Value-Added Exports: The Engine that Drives Success for U.S. Agriculture
Part five of a seven part series — Fields, Finances and the Future
Value-added. It’s a term that has been echoing through the food and agriculture value chain for decades. In stark terms, it means to add value in some way to a raw commodity and then marketing the resulting product at a higher price. While many examples of value-added strategies exist in the agricultural marketplace today, perhaps the easiest one to fathom is the conversion of U.S.-grown feed grains and oilseeds to livestock feed and then selling higher-valued meat rather than commoditized bulk crops.
While exporting bulk commodities remains vital to the overall profitability of America’s farmers, U.S. exports of corn and soybeans are facing a growing challenge in the global marketplace. In fact, Brazil is already the world’s largest exporter of soybeans, and analysts believe Brazil will surpass the United States in corn exports for the second time ever this year.
The competition from Brazil is also stiff in value-added categories, such as meat, but what Brazil does not have is the reputational advantage of U.S.-grown meat – beef, pork, poultry and lamb.
According to Darrell Holaday, President and Analyst for Advanced Market Concepts, to thrive in the global agricultural market, the United States needs to shift its focus.
“I’m not saying don’t export corn or soybeans,” he explained. “But the real advantage is to keep more of those commodities here at home as livestock feed. The quality of U.S.-grown meat in the consumers’ mind throughout the world is a big advantage.

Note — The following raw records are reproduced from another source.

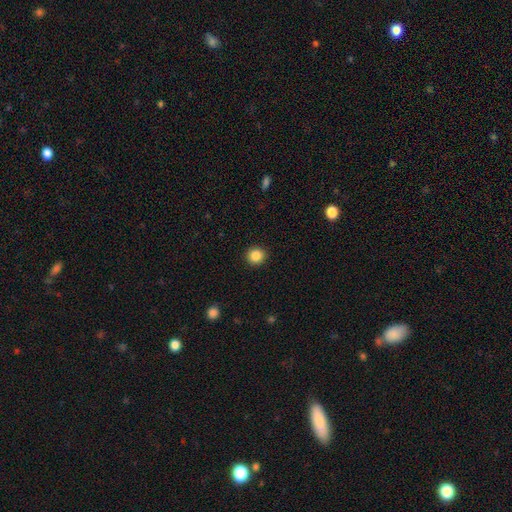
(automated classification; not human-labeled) Morphology: type=smooth (86%); roundness=round (92%); merging=none (92%).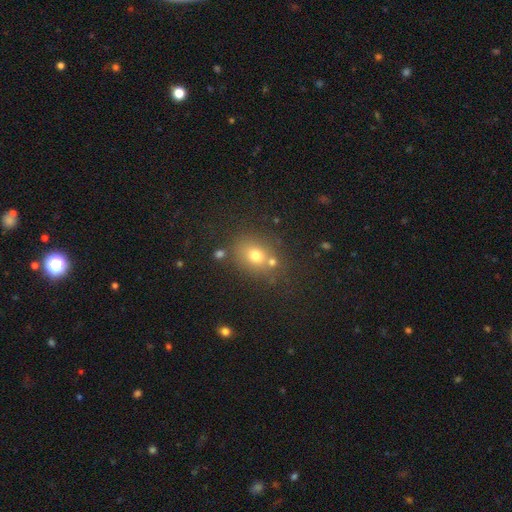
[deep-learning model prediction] Smooth or featured? Predicted: smooth (p=0.71). How rounded? Predicted: round (p=0.60). Merging? Predicted: none (p=0.66).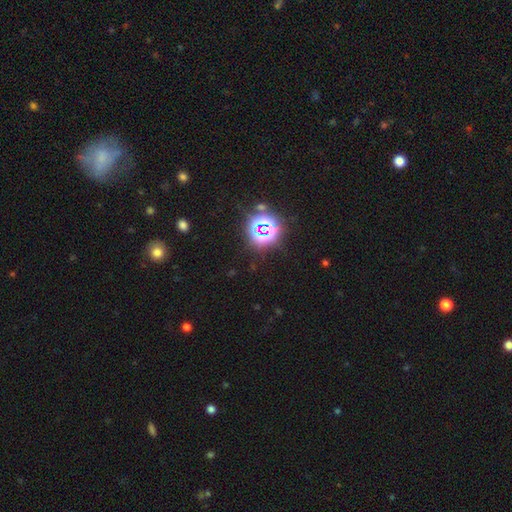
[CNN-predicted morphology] star or artifact 79%, smooth 14%, featured or disk 7%.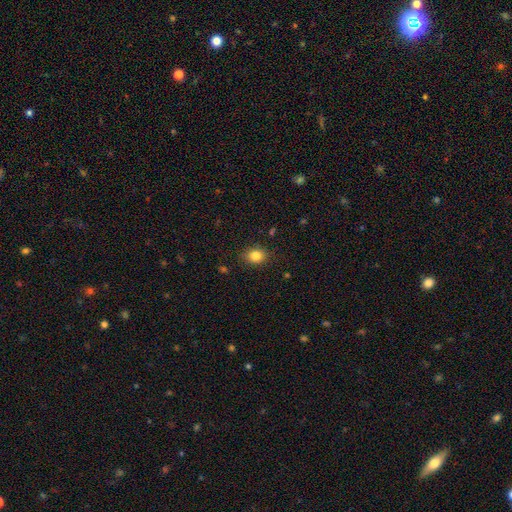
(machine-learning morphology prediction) Overall: smooth (84%). How rounded: round (54%; in between 45%). Merging: none (87%).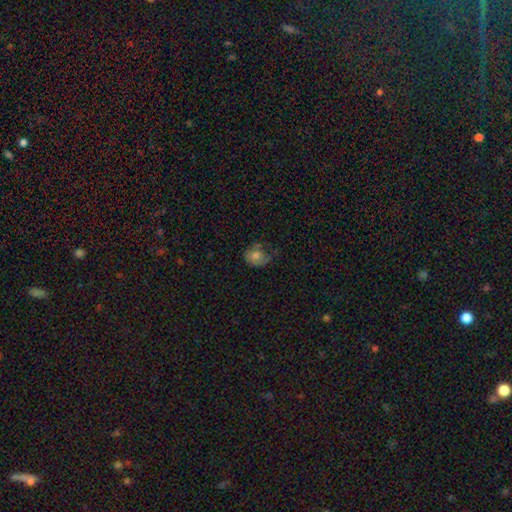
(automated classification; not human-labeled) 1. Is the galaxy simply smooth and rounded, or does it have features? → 70% smooth, 21% featured or disk, 9% star or artifact.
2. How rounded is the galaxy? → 51% round, 48% in between, 1% cigar-shaped.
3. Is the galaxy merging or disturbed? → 38% none, 34% minor disturbance, 24% major disturbance, 4% merger.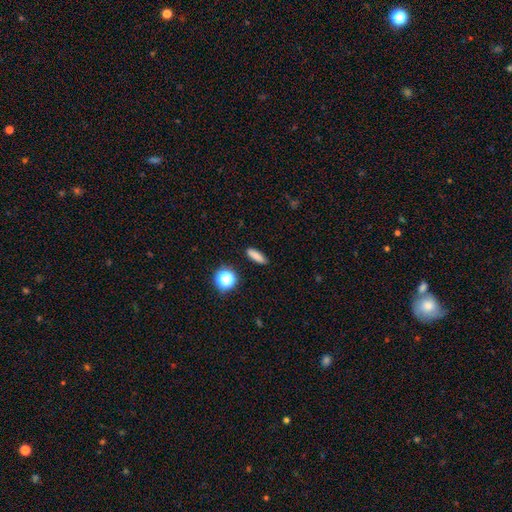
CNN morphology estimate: Smooth or featured? smooth (81%)
How rounded? cigar-shaped (55%)
Merging? none (88%)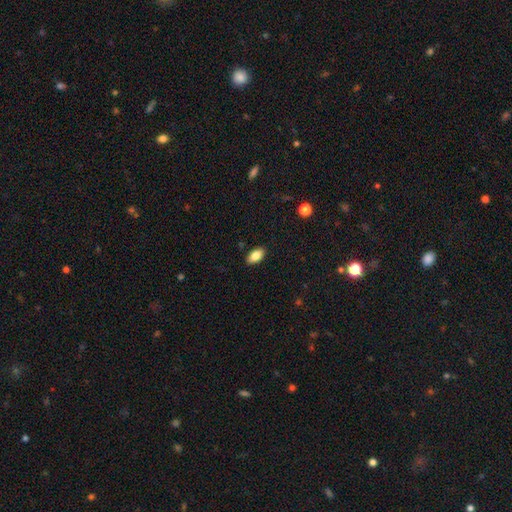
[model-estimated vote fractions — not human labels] Morphology: type=smooth (85%); roundness=in between (92%); merging=none (89%).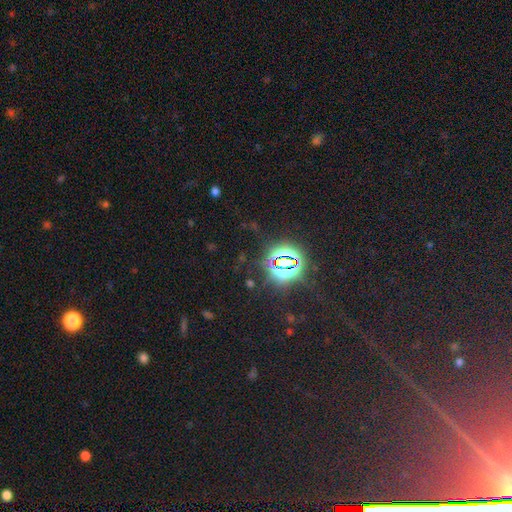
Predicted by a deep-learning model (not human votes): Smooth or featured: star or artifact — 77% (smooth — 15%)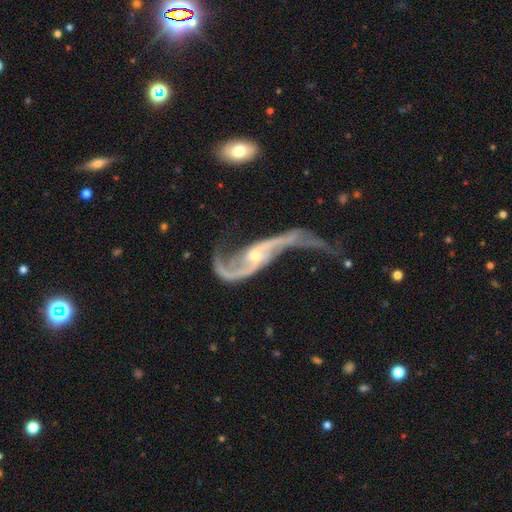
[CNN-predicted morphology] type=featured or disk (90%); edge-on=no (92%); bar=no (50%); spiral arms=yes (95%); winding=loose (86%); arm count=2 (91%); bulge=small (63%); merging=major disturbance (37%).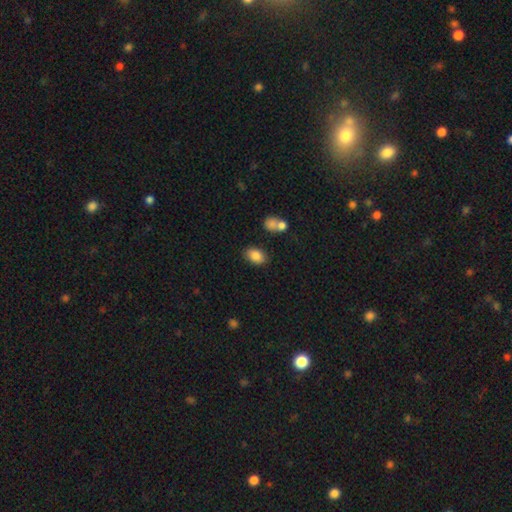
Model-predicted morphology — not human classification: smooth 85%, star or artifact 8%, featured or disk 6%. Down the decision tree: how rounded — in between (83%); merging — none (82%).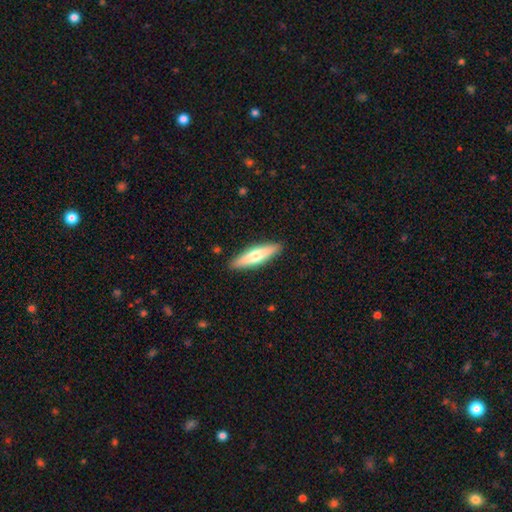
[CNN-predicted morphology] smooth 60%, featured or disk 35%, star or artifact 5%. Down the decision tree: how rounded — cigar-shaped (73%); merging — none (90%).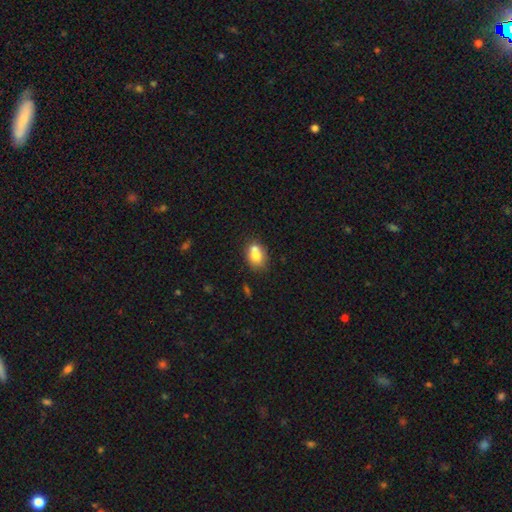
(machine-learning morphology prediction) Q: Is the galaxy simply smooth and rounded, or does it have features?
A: smooth — 73%.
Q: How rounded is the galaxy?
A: in between — 59%.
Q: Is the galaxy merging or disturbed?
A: merger — 42%.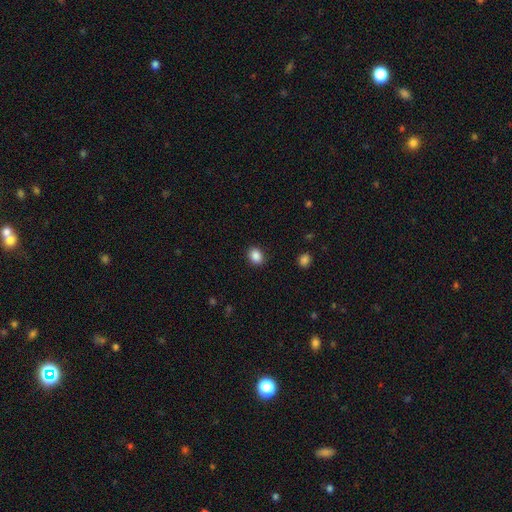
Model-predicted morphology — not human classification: This is clearly a smooth galaxy (88%). How rounded: possibly in between (55%). Merging: clearly none (89%).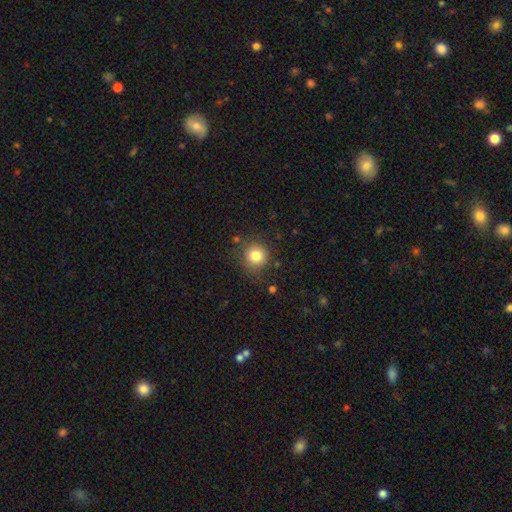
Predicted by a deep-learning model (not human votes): The model was most divided on "merging": none: 81%, minor disturbance: 13%, major disturbance: 4%, merger: 2%. More confident: how rounded — round (89%); smooth or featured — smooth (82%).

“We can leverage that in producing high-quality meat products, such as beef, pork, and poultry, which are in high demand globally. By shifting toward value-added products American farmers can differentiate themselves from competitors and meet the increasing global demand for protein, which is on a continual track higher.”
Mac Marshall, Vice President of Market Intelligence for the United Soybean Board, also sees the direct connection between livestock feed and building value for commodities such as corn and soybeans. While expansions and contractions in the cattle cycle are more relevant for corn demand, soy is more important as feed for hogs and poultry. Domestically, nearly three quarters of all soybeans produced go into livestock feed.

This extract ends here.